Here’s what the R1250RT does well: run down a freeway at 95mph with the windscreen in full-deflection mode. (At six two with short legs, I’m just a bit too short to entirely hide behind it.) The Premium Package bike has active cruise control, apparently. That would really shrink the miles. If that’s why you ride a bike, of course. To shrink the miles.
Since the above-stated use case is what most people want out of the R1250RT, I suspect it will have a lot of satisfied customers. Personally, I wouldn’t go near the thing. A K1600GT does all of this better, bigger, and faster, as does a Kawasaki Concours or — ssshhhh — the new Gold Wing. On the other hand, you can get a much more visceral and “authentic” experience for less money via one of the Ninja or Suzuki 1000cc sport-tourers. I can maybe see this being the answer to “if you can only have one bike” situations, but how many of those people really need something oriented this strongly towards the freeway?
Not that any of this really matters, any more than the 911SC’s obvious dynamic inferiorities to a 928S made a difference to Beetle Boys worldwide. If you want a Boxer Beemer, you want a Boxer Beemer, and my sidebars about Concours Kwackers or Suzuki GSX1000s are something between irrelevant and outright pathetic. I do worry, however, that BMW has soaked too much of the character and mechanical noise from the thing. This is nominally a distant successor to the mighty R1100RT, a bike that perhaps did more to ensure the future of Beemer Twins than any other motorcycle before or since. Those are brilliant, characterful, lovable bikes that unite eccentricities and excellencies in even-handed measures.

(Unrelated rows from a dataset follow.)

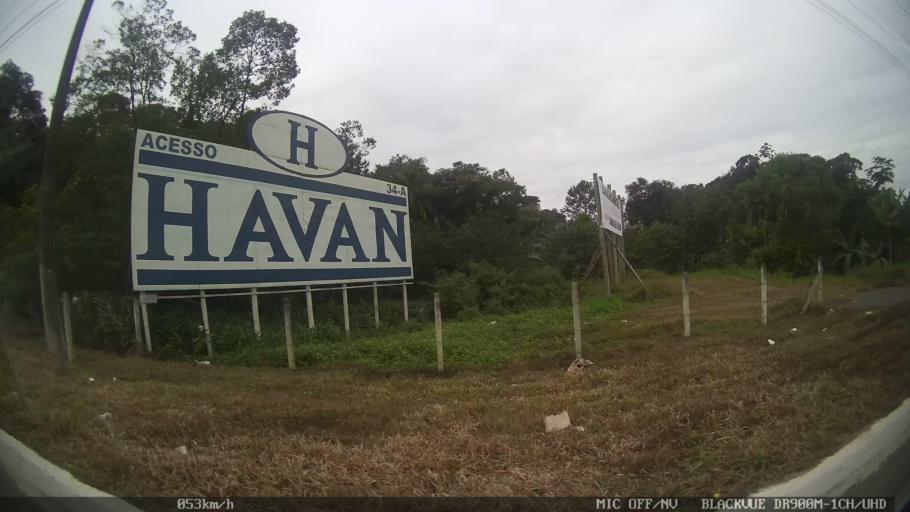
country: BR
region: Santa Catarina
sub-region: Joinville
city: Joinville
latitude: -26.2935
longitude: -48.8842
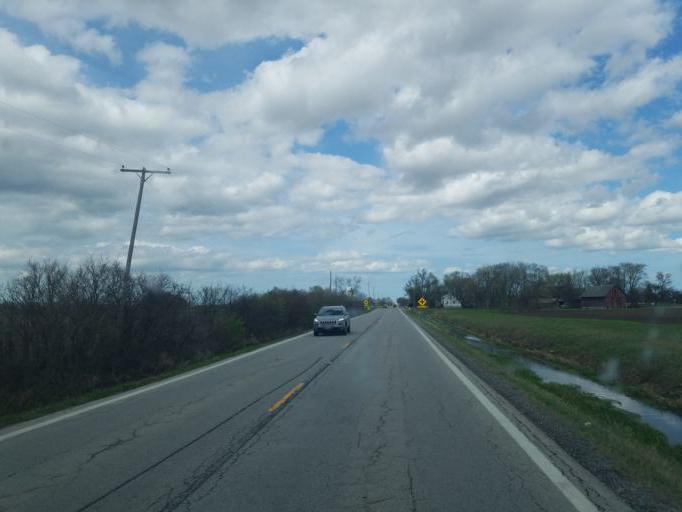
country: US
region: Ohio
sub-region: Huron County
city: Bellevue
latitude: 41.3222
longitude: -82.7679
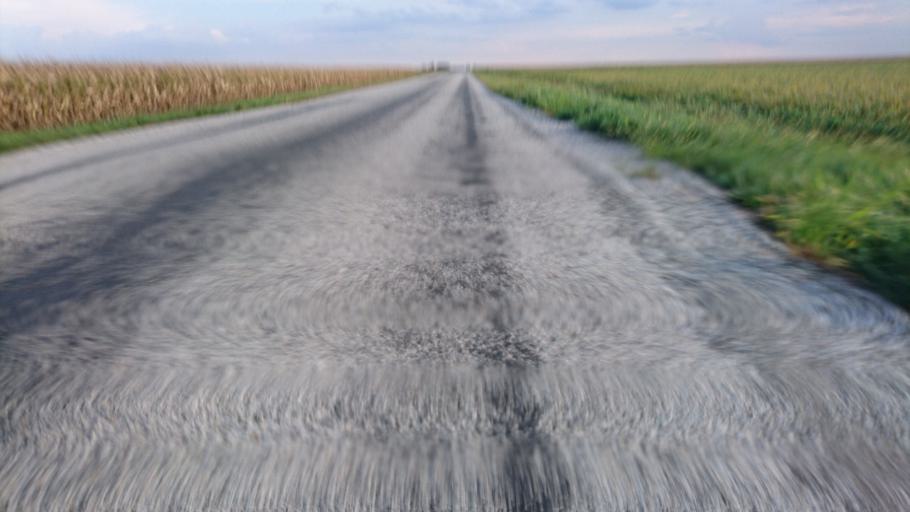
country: US
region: Illinois
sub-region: Logan County
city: Atlanta
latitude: 40.2542
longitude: -89.2052
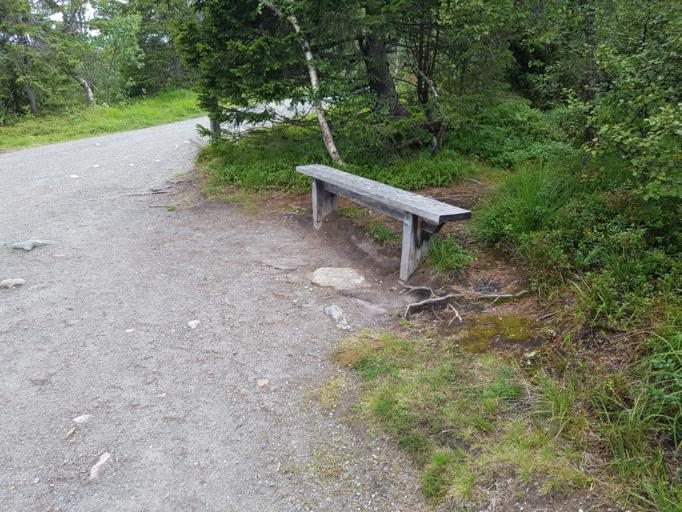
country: NO
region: Sor-Trondelag
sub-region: Melhus
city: Melhus
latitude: 63.4151
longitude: 10.2449
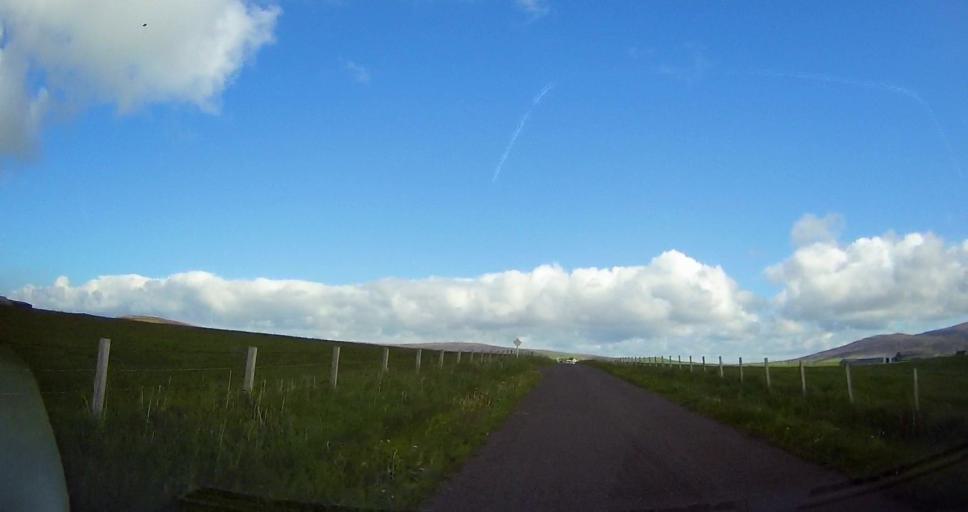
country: GB
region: Scotland
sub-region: Orkney Islands
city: Stromness
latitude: 59.0000
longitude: -3.1718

The R1250RT has half again the power and a cornucopia of additional sophistication, but if you had to choose one of them to be a daily companion I think most people would pick the old bike. In that respect, at least, the motorcycle business is exactly like the car business: the more progress society makes on its Gomorrah-bound slouch, the less desirable our vehicles become. Let me give you a reason to buy the R1250RT: it’s a miracle such a thing still exists. Let me give you a reason not to: every single minute you spend on two wheels is too dangerous to waste on such a milquetoast motorcycle. Up The Irons!
I don't care to ever ride a motorcycle on an interstate highway again. Last night a couple of tractor and trailer rigs decided to tango on I-95 in Virginia resulting in 40,000 pounds of frozen meatballs being disbursed in the roadway. Shit like this happens every week. Even the secondary roads are risky business for motorcycles but it hasn't deterred me from riding. I spent about 10 years in Alaska without owning a motorcycle, and avoided riding for the first few years in Virginia being horrified at the general stupidity of drivers of all types. The crystalizing moment for me was losing my younger brother to cancer. Life is too short and precious to sit timidly in the sidelines. Do what you love as often as possible.
Love the bike reviews. I've done more reading than riding in the past week and realized that many of the modern moto journalism outlets - possibly to a greater extent than in the auto world - are basically just long-form brochures for product. And that's exactly how you KNOW the R18 is truly bad - even they are brutal towards that thing.